Si dovrebbe inoltre favorire la concessione di provvedimenti di detenzione domiciliare e affidamento ai servizi sociali per ridurre la pressione sugli operatori. Applicare queste misure a chi ad esempio ha un residuo pena inferiore ai tre anni e ha fatto un positivo percorso penitenziario aiuterebbe lo staff a gestire questa fase complessa, senza avere effetti negativi sulla sicurezza pubblica. Infine, vanno protette tutte le persone detenute vulnerabili – anziani, cardiopatici, immunodepressi, malati di diabete, pazienti oncologici –, assicurando loro la possibilità di scontare la pena a casa o in ospedale.

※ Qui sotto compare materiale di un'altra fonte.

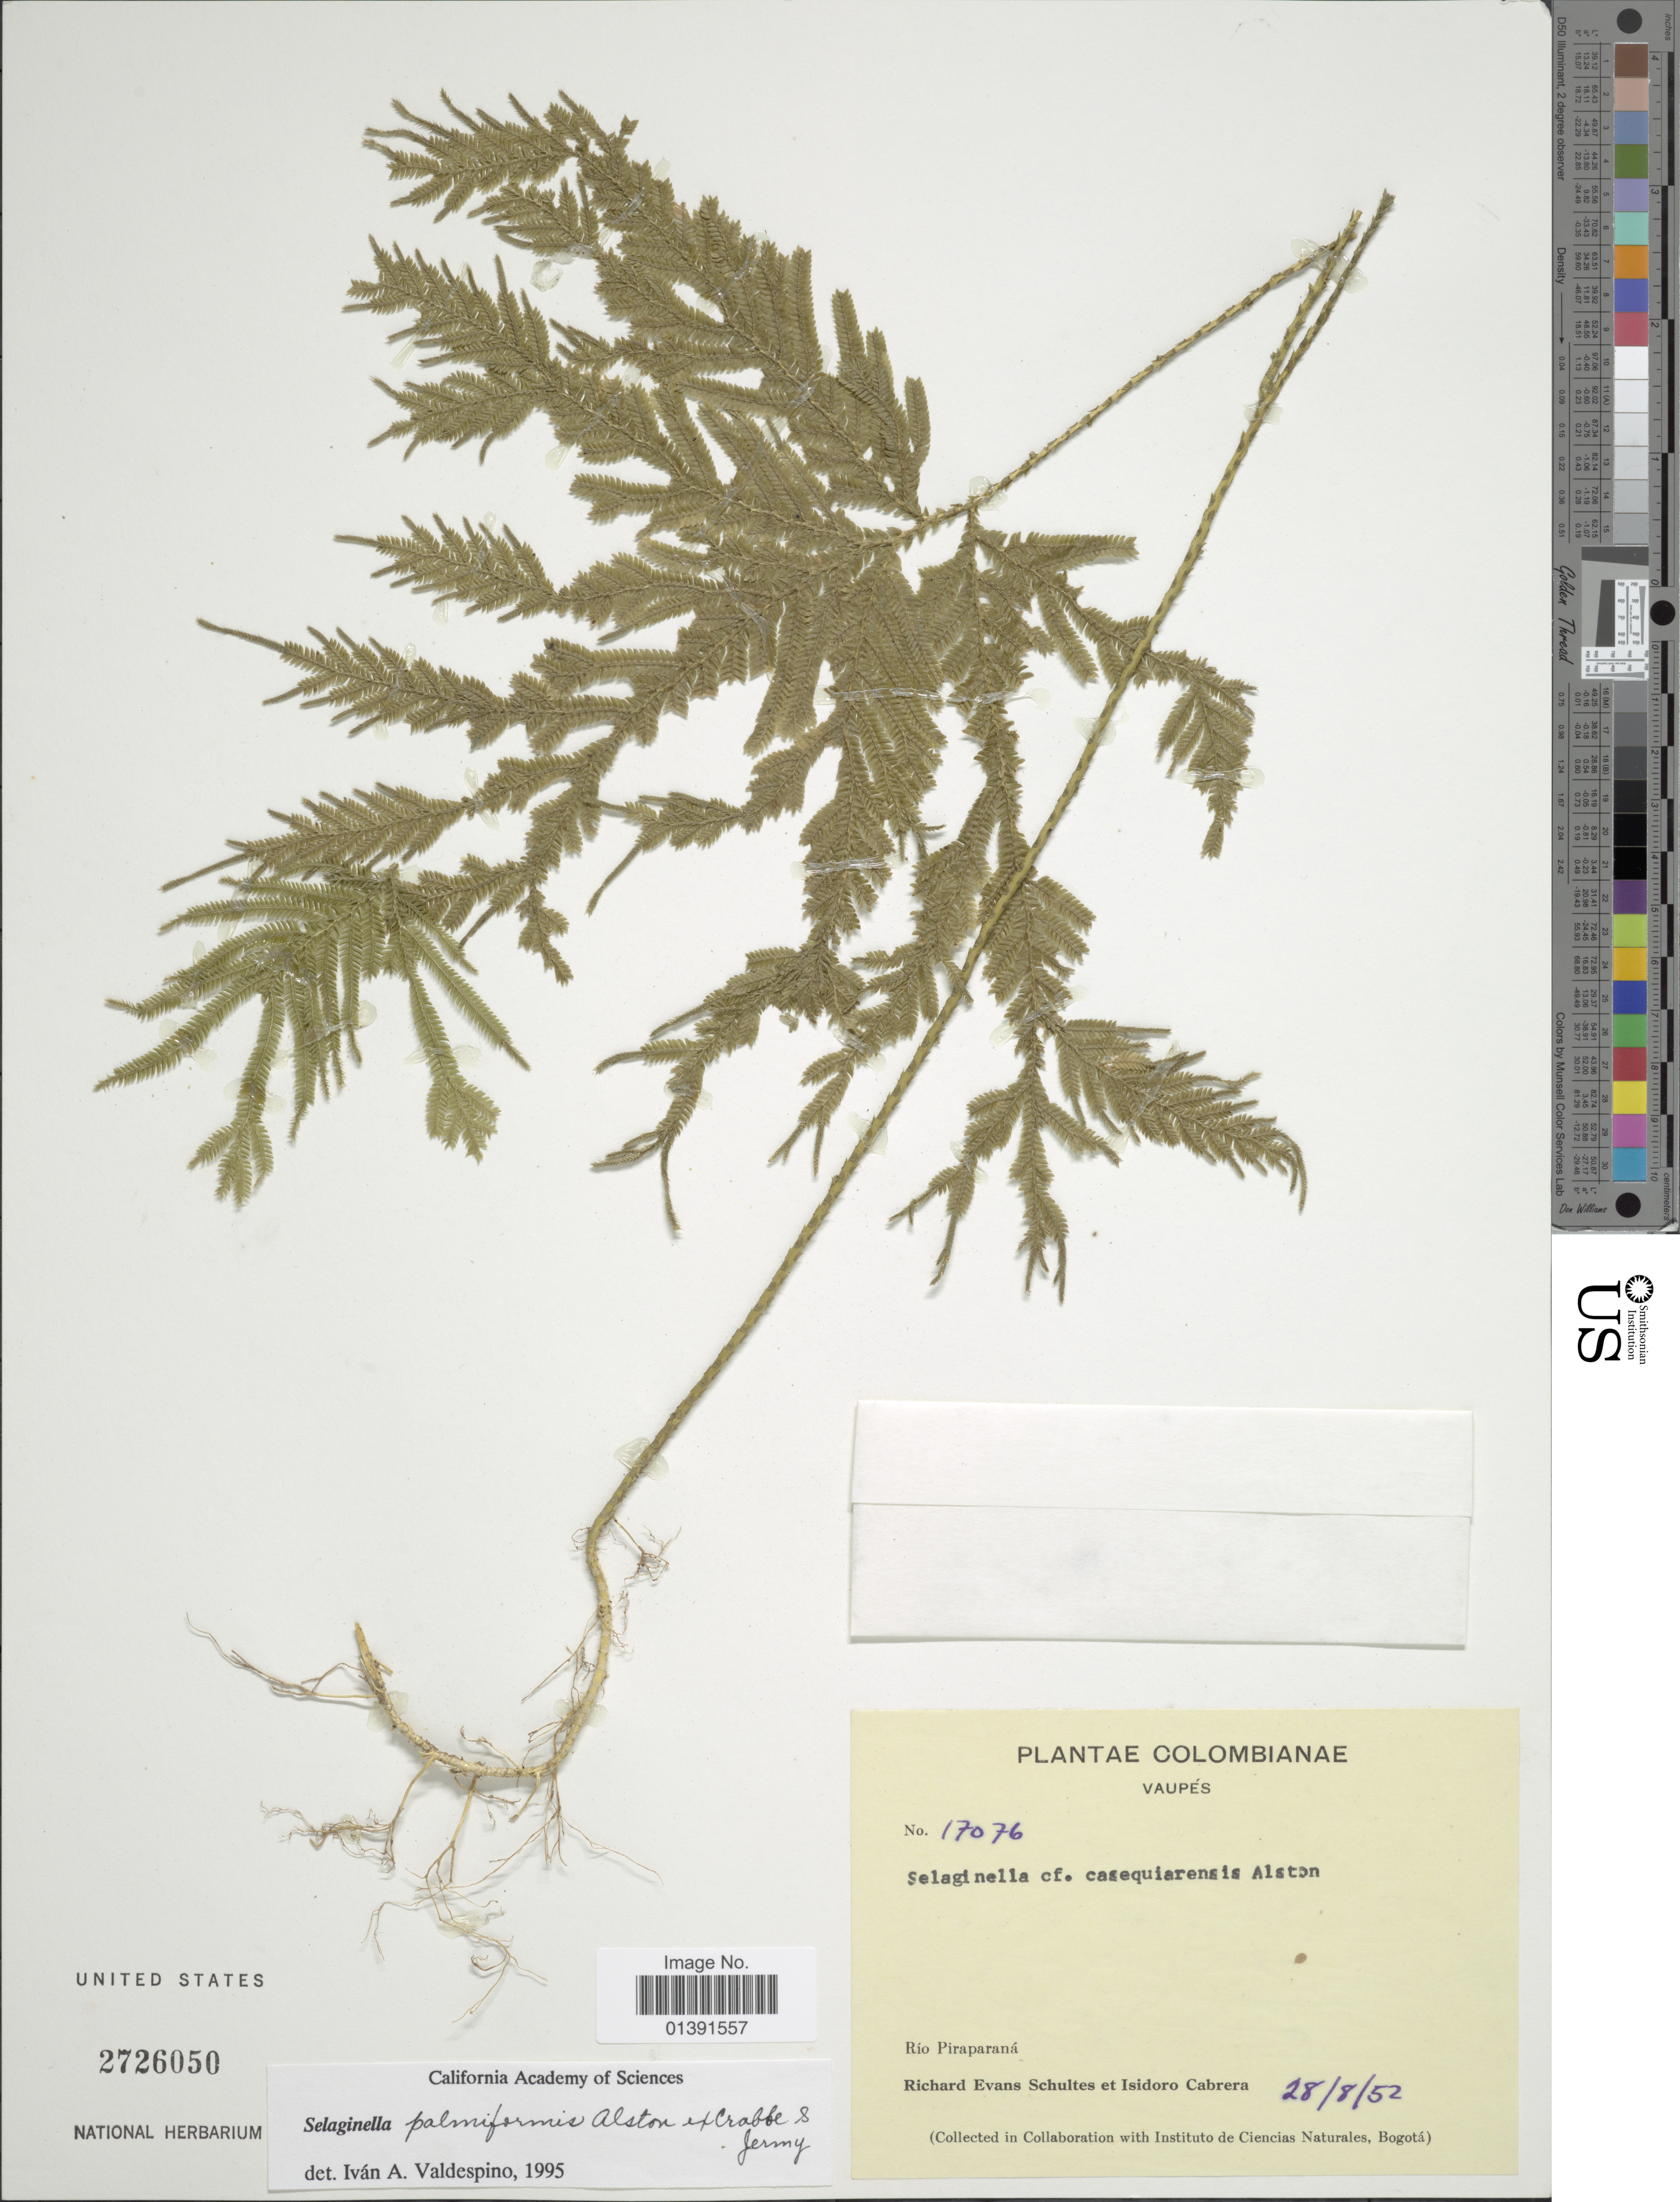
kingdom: Plantae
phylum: Tracheophyta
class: Lycopodiopsida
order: Selaginellales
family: Selaginellaceae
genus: Selaginella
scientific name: Selaginella palmiformis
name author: Alston ex Crabbe & Jermy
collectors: R. E. Schultes & I. Cabrera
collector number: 17076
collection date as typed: Transcribed d/m/y: 28/8/52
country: Colombia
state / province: Vaupés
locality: Rio Piraparaná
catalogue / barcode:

Da sapere, le alternative al carcere

Tra le misure e i benefici a cui possono accedere i detenuti sono previste:
La detenzione domiciliare. Possono esservi ammessi i condannati con una pena o un residuo di pena inferiore ai due anni e, in caso di particolari necessità familiari o di lavoro, quelli con una pena inferiore ai quattro anni.
L’affidamento in prova ai servizi sociali. Si è ammessi se si ha una pena o un residuo di pena inferiore ai tre anni (inferiore ai quattro quando si tratta di persone con dipendenze da alcol o droga).
La liberazione condizionale. Può richiederla chi ha scontato almeno metà della pena inflitta (e almeno trenta mesi), quando la pena residua non supera i cinque anni.
La semilibertà. Permette di trascorrere il giorno fuori dal carcere (per lavorare e curare le relazioni familiari e sociali) e la notte dentro. Può ottenerla chi ha scontato almeno metà della pena (i due terzi, se detenuti per reati gravi).